Piping and redirection

Piping and redirection

  • Piping and redirection help create powerful workflows that will automate your work, saving you time and effort.
  • We looked at a collection of filters that would manipulate data for us.
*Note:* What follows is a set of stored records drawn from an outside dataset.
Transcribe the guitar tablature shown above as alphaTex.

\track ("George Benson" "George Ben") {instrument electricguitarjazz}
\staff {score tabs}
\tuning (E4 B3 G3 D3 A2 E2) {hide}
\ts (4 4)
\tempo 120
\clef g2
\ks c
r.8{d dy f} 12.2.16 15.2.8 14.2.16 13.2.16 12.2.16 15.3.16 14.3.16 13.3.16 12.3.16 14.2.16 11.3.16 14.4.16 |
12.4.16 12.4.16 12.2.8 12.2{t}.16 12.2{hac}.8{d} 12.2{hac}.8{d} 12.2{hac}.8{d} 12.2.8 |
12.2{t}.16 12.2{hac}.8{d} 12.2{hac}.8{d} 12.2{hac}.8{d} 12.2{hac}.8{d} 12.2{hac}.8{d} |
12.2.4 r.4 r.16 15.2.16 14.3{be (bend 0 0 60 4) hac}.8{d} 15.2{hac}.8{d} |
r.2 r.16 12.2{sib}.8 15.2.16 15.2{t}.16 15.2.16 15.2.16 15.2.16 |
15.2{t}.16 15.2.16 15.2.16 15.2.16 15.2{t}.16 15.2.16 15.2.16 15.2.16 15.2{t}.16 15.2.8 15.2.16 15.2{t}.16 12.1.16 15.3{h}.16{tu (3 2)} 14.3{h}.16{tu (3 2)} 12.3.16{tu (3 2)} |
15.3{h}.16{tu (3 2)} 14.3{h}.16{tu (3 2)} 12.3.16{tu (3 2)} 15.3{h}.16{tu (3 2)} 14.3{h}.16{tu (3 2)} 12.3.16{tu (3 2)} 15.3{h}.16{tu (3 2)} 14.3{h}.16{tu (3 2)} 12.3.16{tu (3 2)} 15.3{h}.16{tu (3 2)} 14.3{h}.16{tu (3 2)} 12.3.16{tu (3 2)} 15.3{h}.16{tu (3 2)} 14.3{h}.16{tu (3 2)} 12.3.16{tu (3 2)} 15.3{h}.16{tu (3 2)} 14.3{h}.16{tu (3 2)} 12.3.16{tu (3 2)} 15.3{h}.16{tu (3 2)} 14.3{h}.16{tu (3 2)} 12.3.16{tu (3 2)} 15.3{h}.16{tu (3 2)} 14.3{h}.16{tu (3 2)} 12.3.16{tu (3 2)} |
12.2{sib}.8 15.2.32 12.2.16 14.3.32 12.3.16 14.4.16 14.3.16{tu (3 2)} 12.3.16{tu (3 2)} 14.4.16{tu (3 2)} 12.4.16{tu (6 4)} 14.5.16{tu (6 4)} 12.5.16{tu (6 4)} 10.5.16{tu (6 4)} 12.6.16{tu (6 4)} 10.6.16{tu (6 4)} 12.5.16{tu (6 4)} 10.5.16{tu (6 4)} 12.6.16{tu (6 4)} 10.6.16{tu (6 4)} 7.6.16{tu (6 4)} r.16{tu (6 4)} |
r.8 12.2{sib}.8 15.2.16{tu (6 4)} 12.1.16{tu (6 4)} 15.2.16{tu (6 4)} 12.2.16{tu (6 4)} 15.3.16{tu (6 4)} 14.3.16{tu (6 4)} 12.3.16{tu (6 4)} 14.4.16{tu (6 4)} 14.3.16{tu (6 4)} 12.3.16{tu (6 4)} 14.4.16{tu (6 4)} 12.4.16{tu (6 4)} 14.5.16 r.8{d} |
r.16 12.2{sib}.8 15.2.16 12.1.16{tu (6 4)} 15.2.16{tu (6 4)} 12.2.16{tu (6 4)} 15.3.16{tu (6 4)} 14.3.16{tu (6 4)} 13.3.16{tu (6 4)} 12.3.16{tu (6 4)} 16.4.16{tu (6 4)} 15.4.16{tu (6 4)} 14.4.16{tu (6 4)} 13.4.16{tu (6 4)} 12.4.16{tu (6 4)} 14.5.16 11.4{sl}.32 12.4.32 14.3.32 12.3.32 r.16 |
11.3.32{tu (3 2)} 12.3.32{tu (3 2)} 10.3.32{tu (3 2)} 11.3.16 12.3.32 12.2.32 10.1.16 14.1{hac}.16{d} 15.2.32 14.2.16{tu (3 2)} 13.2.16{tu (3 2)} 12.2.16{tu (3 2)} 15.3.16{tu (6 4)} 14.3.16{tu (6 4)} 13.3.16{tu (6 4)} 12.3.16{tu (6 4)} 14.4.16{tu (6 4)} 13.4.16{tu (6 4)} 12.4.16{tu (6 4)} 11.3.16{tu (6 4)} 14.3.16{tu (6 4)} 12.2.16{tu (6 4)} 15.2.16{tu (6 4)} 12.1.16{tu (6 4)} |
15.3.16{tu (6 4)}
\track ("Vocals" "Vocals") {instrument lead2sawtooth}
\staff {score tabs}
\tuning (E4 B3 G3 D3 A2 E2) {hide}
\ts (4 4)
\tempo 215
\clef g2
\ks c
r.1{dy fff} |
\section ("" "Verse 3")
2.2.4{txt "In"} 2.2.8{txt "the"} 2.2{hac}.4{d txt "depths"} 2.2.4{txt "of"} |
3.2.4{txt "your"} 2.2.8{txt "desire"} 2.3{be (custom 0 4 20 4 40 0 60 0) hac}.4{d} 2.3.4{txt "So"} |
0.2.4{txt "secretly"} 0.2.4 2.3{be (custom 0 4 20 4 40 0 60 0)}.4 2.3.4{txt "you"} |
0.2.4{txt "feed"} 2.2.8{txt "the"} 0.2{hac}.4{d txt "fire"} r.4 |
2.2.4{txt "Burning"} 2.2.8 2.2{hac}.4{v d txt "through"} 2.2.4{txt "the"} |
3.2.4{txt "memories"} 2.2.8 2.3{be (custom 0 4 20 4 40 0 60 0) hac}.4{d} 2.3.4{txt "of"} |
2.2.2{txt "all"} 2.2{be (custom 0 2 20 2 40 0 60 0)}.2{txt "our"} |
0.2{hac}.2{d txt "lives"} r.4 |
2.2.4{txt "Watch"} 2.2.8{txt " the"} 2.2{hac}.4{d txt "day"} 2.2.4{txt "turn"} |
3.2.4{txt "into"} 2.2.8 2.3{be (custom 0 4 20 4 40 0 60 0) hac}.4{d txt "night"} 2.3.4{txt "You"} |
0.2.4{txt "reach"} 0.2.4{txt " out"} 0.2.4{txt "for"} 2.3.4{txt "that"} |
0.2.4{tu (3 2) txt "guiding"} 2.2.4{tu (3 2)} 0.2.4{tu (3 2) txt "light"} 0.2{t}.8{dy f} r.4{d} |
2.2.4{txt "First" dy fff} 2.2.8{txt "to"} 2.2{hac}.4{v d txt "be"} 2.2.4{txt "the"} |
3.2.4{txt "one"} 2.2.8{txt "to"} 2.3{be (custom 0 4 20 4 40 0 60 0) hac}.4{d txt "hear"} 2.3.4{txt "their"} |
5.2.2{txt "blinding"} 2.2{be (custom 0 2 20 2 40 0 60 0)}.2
How we may join them together to do more powerful data manipulation?

Redirecting to a File

In [96]:
ls > output
cat output
BDE-L0-intro.ipynb
BDE-L0-intro.slides.html
BDE-L1-bigdata.ipynb
BDE-L1-bigdata.slides.html
BDE-L2-linux.ipynb
BDE-L2-linux.slides.html
figs
output

Saving to an existing file

In [97]:
wc -l output
wc -l output >> output
cat output
8 output
BDE-L0-intro.ipynb
BDE-L0-intro.slides.html
BDE-L1-bigdata.ipynb
BDE-L1-bigdata.slides.html
BDE-L2-linux.ipynb
BDE-L2-linux.slides.html
figs
output
8 output

Piping

  • Now we'll take a look at a mechanism for sending data from one program to another.
  • It's called piping.
  • The operator we use is ( | ).
In [84]:
ls | head -3
BDE-L0-intro.ipynb
BDE-L0-intro.slides.html
BDE-L1-bigdata.ipynb